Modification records
___

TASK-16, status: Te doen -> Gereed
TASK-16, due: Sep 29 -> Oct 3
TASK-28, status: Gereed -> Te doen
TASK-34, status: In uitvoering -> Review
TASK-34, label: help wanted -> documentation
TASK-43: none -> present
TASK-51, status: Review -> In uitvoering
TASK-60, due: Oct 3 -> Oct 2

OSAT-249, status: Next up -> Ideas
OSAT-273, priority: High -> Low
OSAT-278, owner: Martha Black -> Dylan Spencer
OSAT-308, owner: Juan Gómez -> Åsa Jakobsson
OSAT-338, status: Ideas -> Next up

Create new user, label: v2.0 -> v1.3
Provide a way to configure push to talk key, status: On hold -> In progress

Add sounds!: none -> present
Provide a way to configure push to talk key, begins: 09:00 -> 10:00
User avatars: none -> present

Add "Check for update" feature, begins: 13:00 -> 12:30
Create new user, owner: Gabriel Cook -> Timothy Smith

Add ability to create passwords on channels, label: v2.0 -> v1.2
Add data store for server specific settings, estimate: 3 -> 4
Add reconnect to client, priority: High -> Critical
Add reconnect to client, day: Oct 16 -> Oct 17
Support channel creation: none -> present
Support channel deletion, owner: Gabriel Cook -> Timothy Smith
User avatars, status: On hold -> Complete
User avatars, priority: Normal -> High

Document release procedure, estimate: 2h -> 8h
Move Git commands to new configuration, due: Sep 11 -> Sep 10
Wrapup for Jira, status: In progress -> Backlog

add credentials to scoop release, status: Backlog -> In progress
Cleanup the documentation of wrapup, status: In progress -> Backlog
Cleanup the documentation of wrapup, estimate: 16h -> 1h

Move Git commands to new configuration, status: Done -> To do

___

The records above need to be transcribed in full. Keep every character unchanged.

■ Output below:
TASK-16, status: Te doen -> Gereed
TASK-16, due: Sep 29 -> Oct 3
TASK-28, status: Gereed -> Te doen
TASK-34, status: In uitvoering -> Review
TASK-34, label: help wanted -> documentation
TASK-43: none -> present
TASK-51, status: Review -> In uitvoering
TASK-60, due: Oct 3 -> Oct 2

OSAT-249, status: Next up -> Ideas
OSAT-273, priority: High -> Low
OSAT-278, owner: Martha Black -> Dylan Spencer
OSAT-308, owner: Juan Gómez -> Åsa Jakobsson
OSAT-338, status: Ideas -> Next up

Create new user, label: v2.0 -> v1.3
Provide a way to configure push to talk key, status: On hold -> In progress

Add sounds!: none -> present
Provide a way to configure push to talk key, begins: 09:00 -> 10:00
User avatars: none -> present

Add "Check for update" feature, begins: 13:00 -> 12:30
Create new user, owner: Gabriel Cook -> Timothy Smith

Add ability to create passwords on channels, label: v2.0 -> v1.2
Add data store for server specific settings, estimate: 3 -> 4
Add reconnect to client, priority: High -> Critical
Add reconnect to client, day: Oct 16 -> Oct 17
Support channel creation: none -> present
Support channel deletion, owner: Gabriel Cook -> Timothy Smith
User avatars, status: On hold -> Complete
User avatars, priority: Normal -> High

Document release procedure, estimate: 2h -> 8h
Move Git commands to new configuration, due: Sep 11 -> Sep 10
Wrapup for Jira, status: In progress -> Backlog

add credentials to scoop release, status: Backlog -> In progress
Cleanup the documentation of wrapup, status: In progress -> Backlog
Cleanup the documentation of wrapup, estimate: 16h -> 1h

Move Git commands to new configuration, status: Done -> To do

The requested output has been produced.